2011-2017: la storia si ripete con qualche differenza.

Di differenze tra quel 2011 e l’annata cominciata lo scorso 26 marzo ce ne sono. Infatti, Seb approcciò quella stagione, la sua terza alla Red Bull, da campione in carica, mentre in questa occasione si viene da un triennio di dominio Mercedes e inoltre il calendario vedeva il “solito” esordio in Australia, seguito dal GP della Malesia, e solo dopo quello della Cina, a differenza di quanto successo quest’anno.

Il déjà vu di Vettel e Hamilton in Australia e Cina.

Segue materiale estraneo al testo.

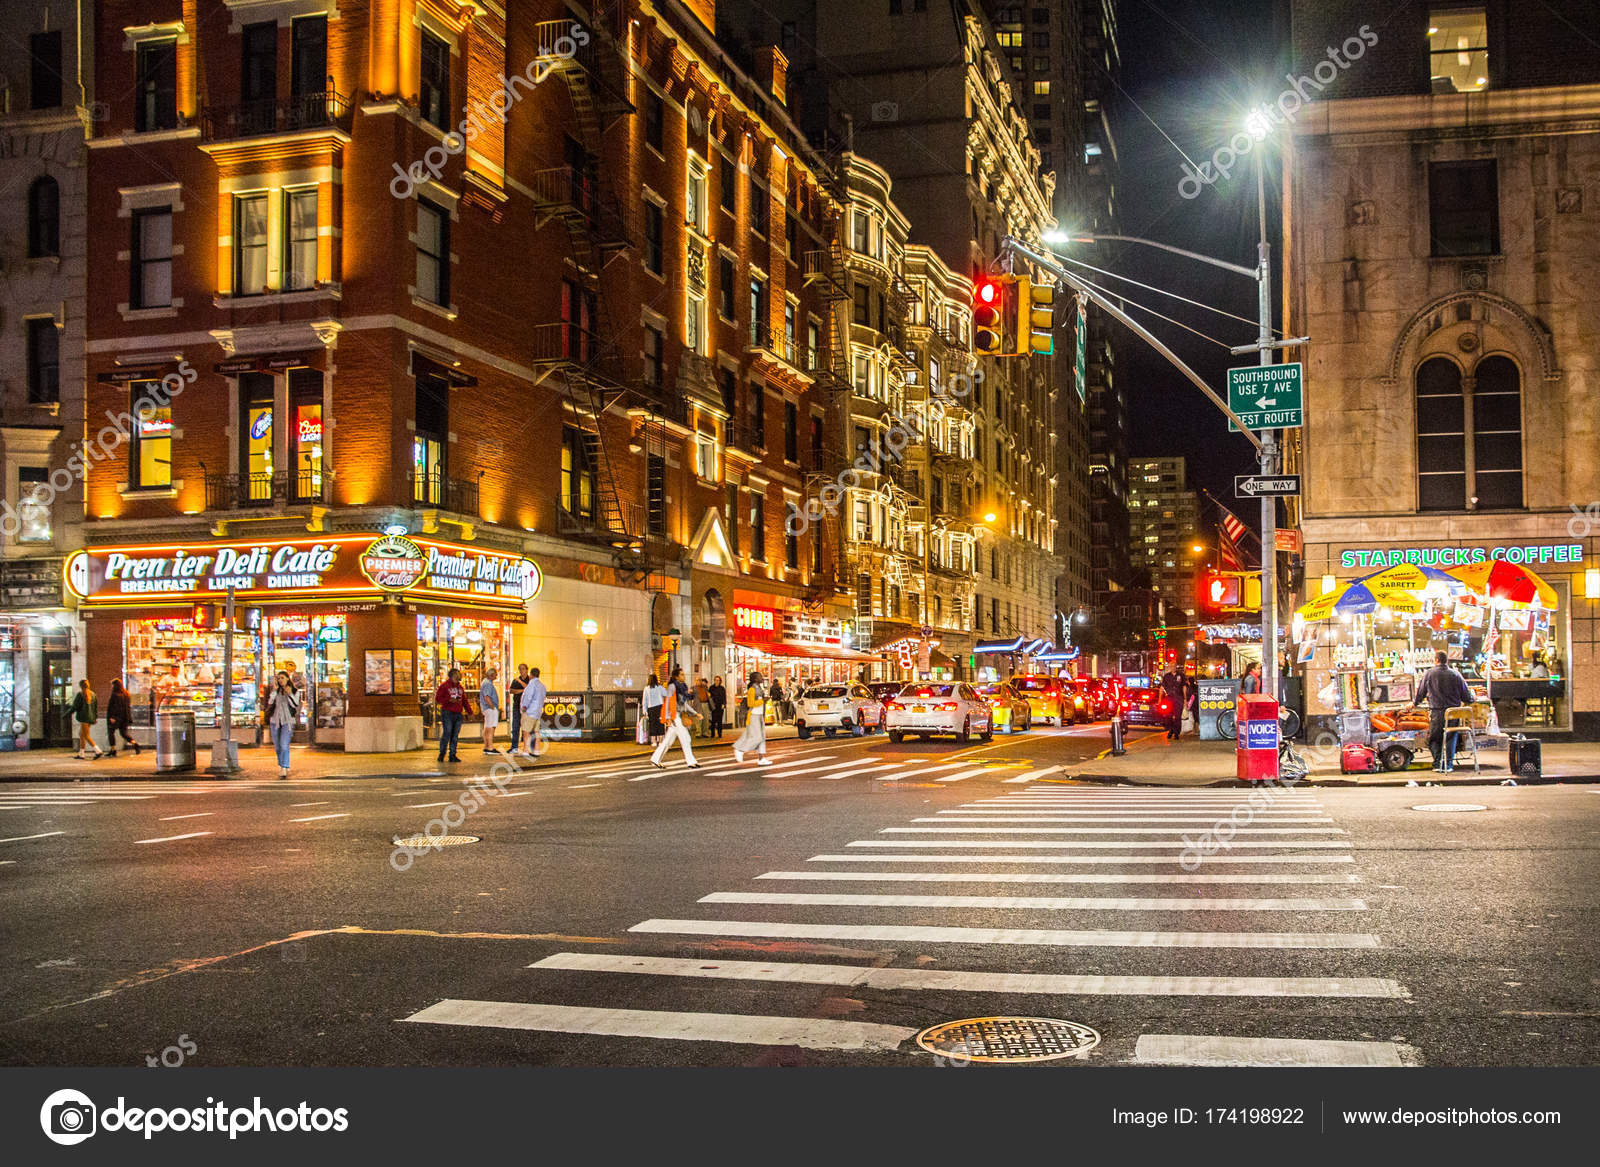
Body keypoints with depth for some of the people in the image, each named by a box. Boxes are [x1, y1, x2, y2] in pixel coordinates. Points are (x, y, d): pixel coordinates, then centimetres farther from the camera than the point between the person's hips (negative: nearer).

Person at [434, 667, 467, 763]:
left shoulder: (460, 687, 19)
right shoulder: (444, 685, 1)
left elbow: (464, 701, 22)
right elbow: (437, 698, -5)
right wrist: (449, 700, -16)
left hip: (458, 714, 6)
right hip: (447, 713, -6)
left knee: (455, 736, 4)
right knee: (447, 734, -11)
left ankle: (452, 755, 7)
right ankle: (442, 754, 0)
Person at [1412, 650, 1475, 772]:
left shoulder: (1429, 674, -1)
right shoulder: (1456, 675, 2)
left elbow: (1421, 692, 8)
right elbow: (1466, 696, 6)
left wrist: (1414, 703, 26)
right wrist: (1467, 702, 29)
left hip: (1437, 712, -2)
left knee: (1433, 739, 11)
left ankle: (1438, 762, -4)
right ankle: (1448, 764, 9)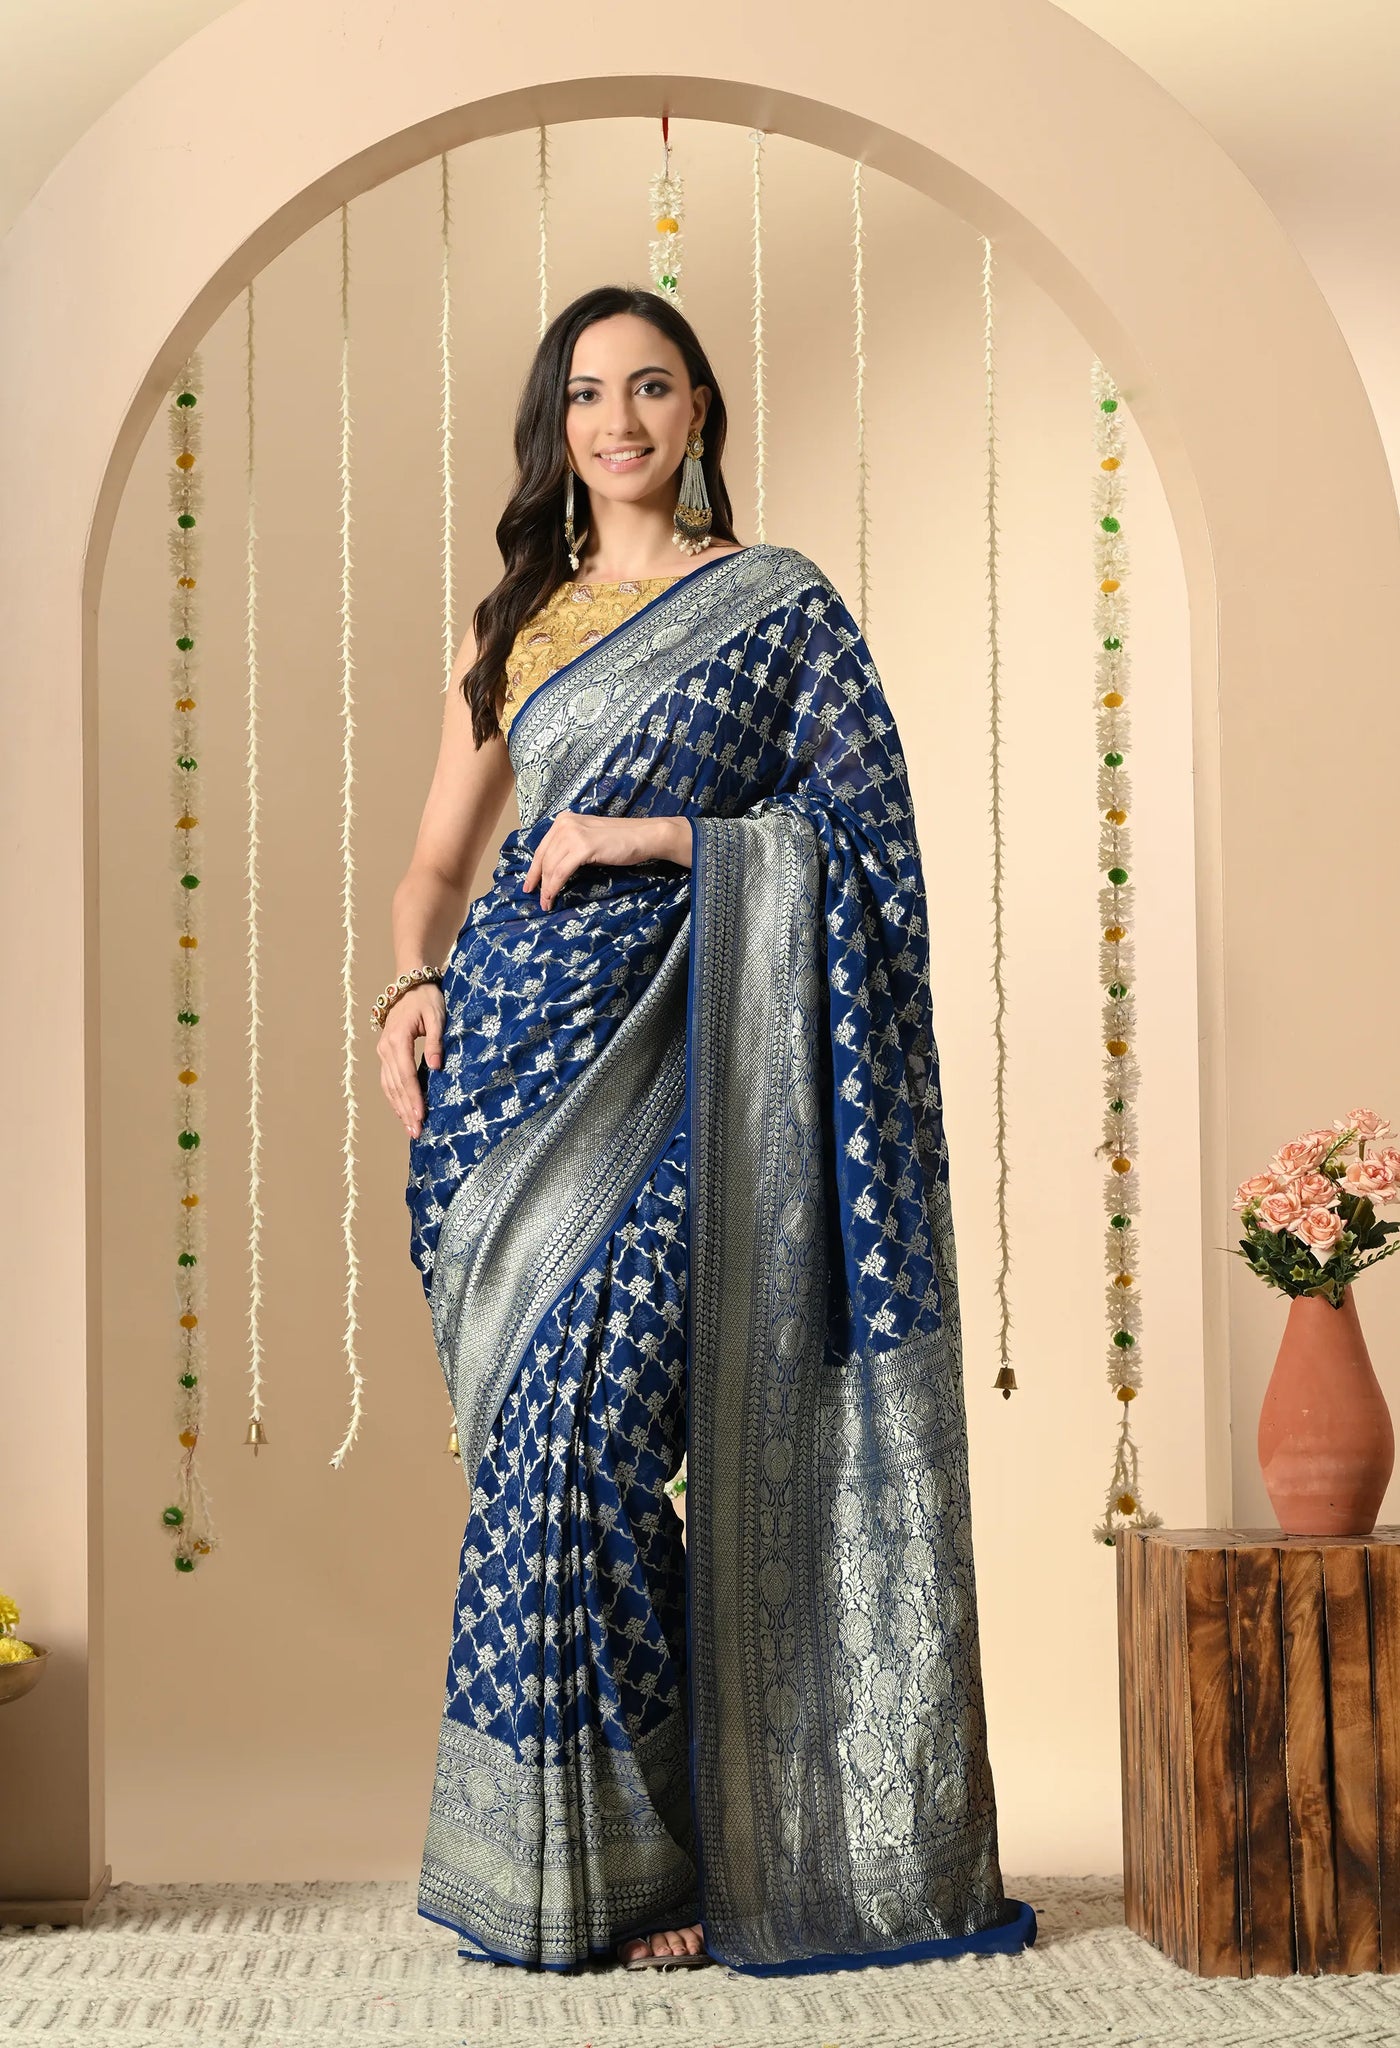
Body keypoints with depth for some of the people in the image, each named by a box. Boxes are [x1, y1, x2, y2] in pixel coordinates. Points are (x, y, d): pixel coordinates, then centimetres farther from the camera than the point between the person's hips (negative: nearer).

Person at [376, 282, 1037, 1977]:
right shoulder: (512, 624, 18)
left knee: (585, 1434, -14)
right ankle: (551, 1846, 12)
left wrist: (654, 835, -10)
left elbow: (862, 823, -2)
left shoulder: (779, 604, 6)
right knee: (534, 1444, 2)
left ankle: (622, 1859, -1)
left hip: (661, 1067, -4)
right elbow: (437, 858, 19)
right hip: (506, 1045, 4)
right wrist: (413, 985, 0)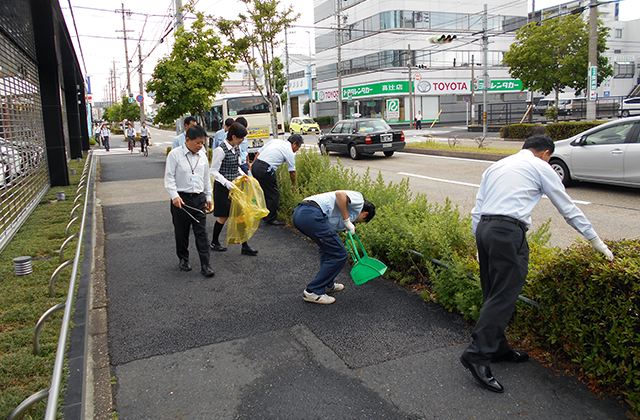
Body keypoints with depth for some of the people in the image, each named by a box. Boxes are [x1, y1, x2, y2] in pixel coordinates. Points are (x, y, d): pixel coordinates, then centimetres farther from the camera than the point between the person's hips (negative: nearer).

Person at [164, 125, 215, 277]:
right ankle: (183, 259, 29)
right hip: (181, 199, -3)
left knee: (201, 232, 1)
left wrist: (208, 197, 18)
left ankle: (205, 264, 4)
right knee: (181, 232, 9)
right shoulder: (175, 154, -6)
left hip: (199, 198, 3)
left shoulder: (202, 155, 9)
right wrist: (174, 196, -17)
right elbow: (169, 177, -7)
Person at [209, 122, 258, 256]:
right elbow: (213, 171, -16)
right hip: (222, 187, -7)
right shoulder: (220, 150, -18)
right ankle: (214, 242, 28)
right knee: (224, 216, 6)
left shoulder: (236, 148, 6)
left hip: (234, 186, 7)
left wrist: (242, 174, 4)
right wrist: (227, 183, -24)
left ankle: (244, 246, 11)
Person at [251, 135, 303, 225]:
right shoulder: (289, 152, 0)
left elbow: (258, 152, 17)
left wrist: (252, 166, 22)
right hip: (265, 170, -8)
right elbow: (292, 171, 7)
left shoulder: (275, 141, 18)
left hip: (255, 165, 8)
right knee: (274, 194, 3)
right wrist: (294, 184, 21)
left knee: (264, 191, 22)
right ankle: (271, 219, 9)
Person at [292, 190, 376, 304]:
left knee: (329, 248, 31)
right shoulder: (359, 199, 11)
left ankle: (327, 284, 37)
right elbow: (340, 194, -9)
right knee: (339, 255, 0)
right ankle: (312, 292, 7)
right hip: (312, 215, -11)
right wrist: (347, 220, -2)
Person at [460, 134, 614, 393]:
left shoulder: (496, 166, 24)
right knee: (503, 297, -6)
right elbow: (567, 208, 12)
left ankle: (497, 348, 25)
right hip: (509, 231, -7)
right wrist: (595, 240, 22)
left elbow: (477, 209, 20)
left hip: (483, 227, 7)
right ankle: (477, 356, -10)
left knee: (493, 294, 15)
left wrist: (481, 246, 24)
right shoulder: (540, 167, 8)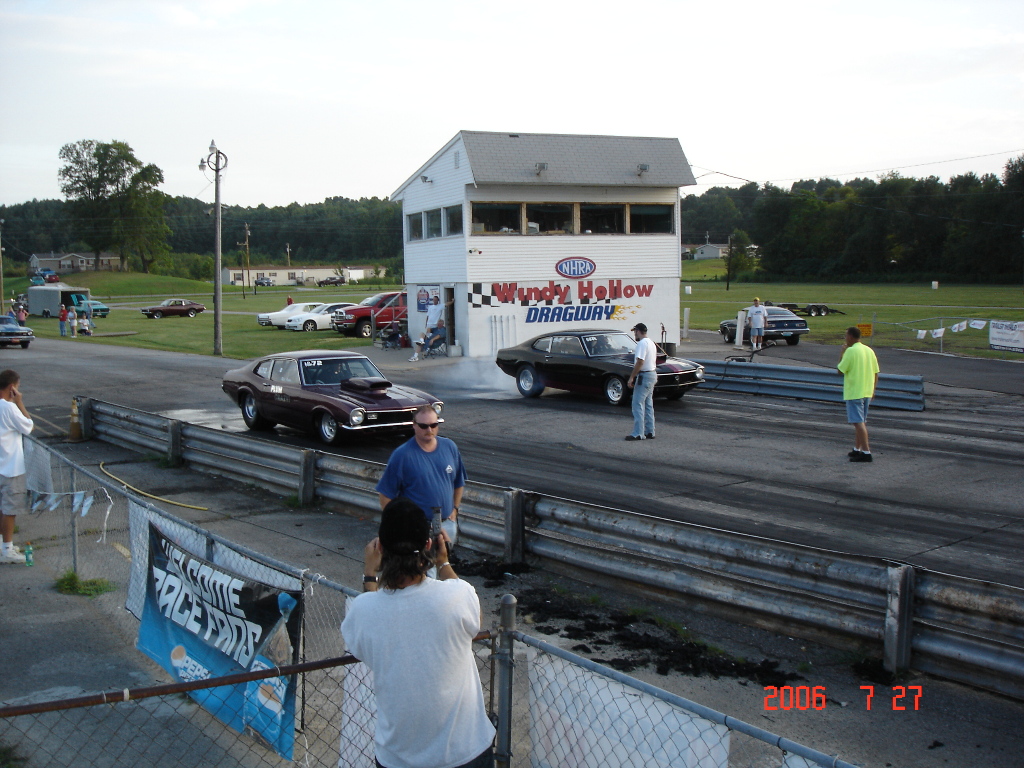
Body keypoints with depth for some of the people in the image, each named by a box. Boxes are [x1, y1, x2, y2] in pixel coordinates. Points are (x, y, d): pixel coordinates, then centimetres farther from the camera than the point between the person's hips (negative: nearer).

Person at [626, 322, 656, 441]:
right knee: (648, 404, 13)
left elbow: (640, 362, -23)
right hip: (652, 374, 10)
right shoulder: (651, 343, 16)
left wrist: (631, 377, -20)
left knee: (638, 404, -9)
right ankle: (649, 432, 16)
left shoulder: (642, 343, -15)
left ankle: (638, 433, -11)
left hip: (644, 376, -10)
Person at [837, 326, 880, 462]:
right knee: (861, 422, 17)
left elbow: (840, 370, -10)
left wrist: (842, 353, -1)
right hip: (867, 393, 8)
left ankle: (866, 452, -15)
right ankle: (857, 449, 27)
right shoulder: (869, 351, 9)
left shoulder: (851, 351, -14)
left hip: (854, 393, -8)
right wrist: (872, 390, 19)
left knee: (859, 422, -9)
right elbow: (876, 373, 11)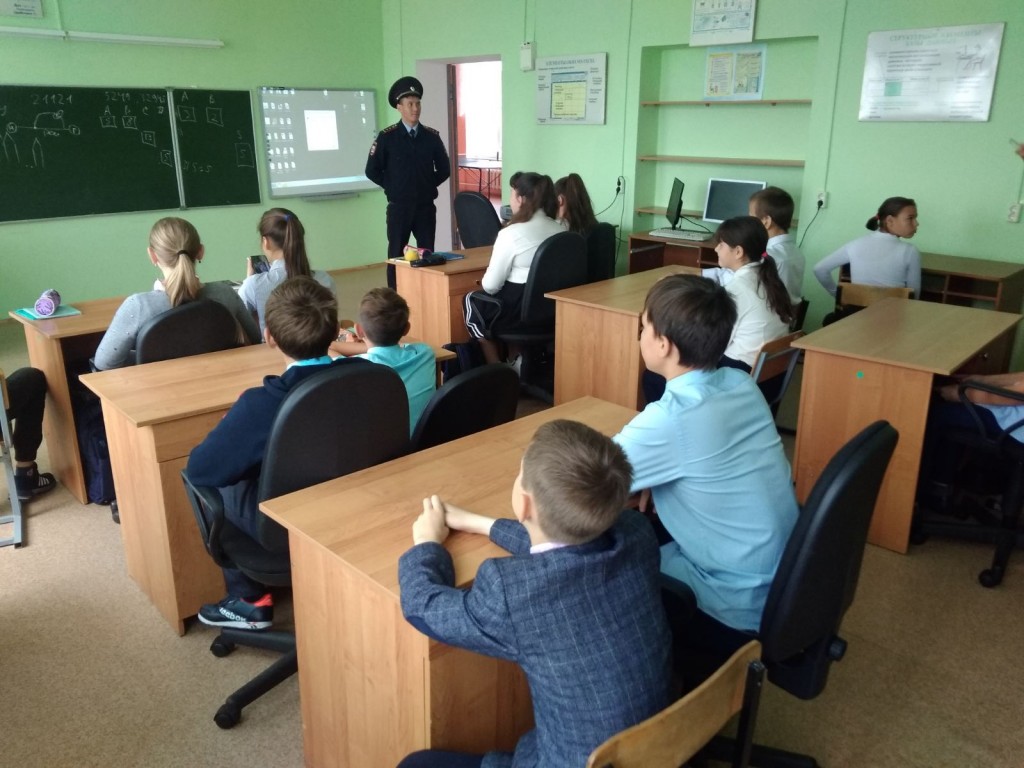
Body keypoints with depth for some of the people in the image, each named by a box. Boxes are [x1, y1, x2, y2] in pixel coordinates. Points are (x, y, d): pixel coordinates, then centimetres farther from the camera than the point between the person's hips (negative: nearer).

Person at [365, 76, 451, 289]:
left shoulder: (432, 136, 2)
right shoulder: (386, 137, -5)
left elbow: (444, 169, 12)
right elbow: (372, 171, -1)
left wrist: (428, 185, 5)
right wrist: (393, 188, 1)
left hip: (426, 207, 2)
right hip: (399, 207, -2)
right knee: (396, 256, 5)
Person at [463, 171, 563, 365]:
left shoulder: (511, 233, -17)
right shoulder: (560, 231, 1)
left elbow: (490, 285, -13)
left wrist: (483, 282, 10)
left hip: (521, 311, -6)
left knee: (472, 300, 21)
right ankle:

Per il resto sono molte le analogie tra l’inizio del campionato mondiale di Formula 1 del 2011 e quello attuale. Nel primo appuntamento, sul tracciato di Melbourne, se è vero che Hamilton questa volta è partito in pole con Vettel secondo mentre sei anni fa le qualifiche diedero esito opposto, è vero anche che il risultato finale alla bandiera a scacchi, se pur con team differenti (allora Sebastian era in Red Bull e Lewis in McLaren), fu il medesimo con il tedesco primo davanti al britannico. Stesso discorso vale per il GP di Cina, allora terza prova del Campionato Mondiale. Sul circuito di Shanghai infatti, diversa la posizione in griglia rispetto alla gara di domenica (1° Vettel e 3° Hamilton), ma anche nel 2011 il podio cinese ha visto sul gradino più alto Lewis Hamilton ed in seconda piazza Sebastian Vettel.

Il precedente sorride a Vettel.

A rendere questo curioso precedente di buon auspicio per tutti i tifosi del pilota teutonico e della Ferrari è il fatto che al termine di quella stagione Sebastian Vettel conquistò il titolo iridato, quell’alloro che tutti gli amanti del Cavallino aspettano dal 2007, da quando Kimi Raikkonen sbalordì tutti all’esordio con la Rossa di Maranello.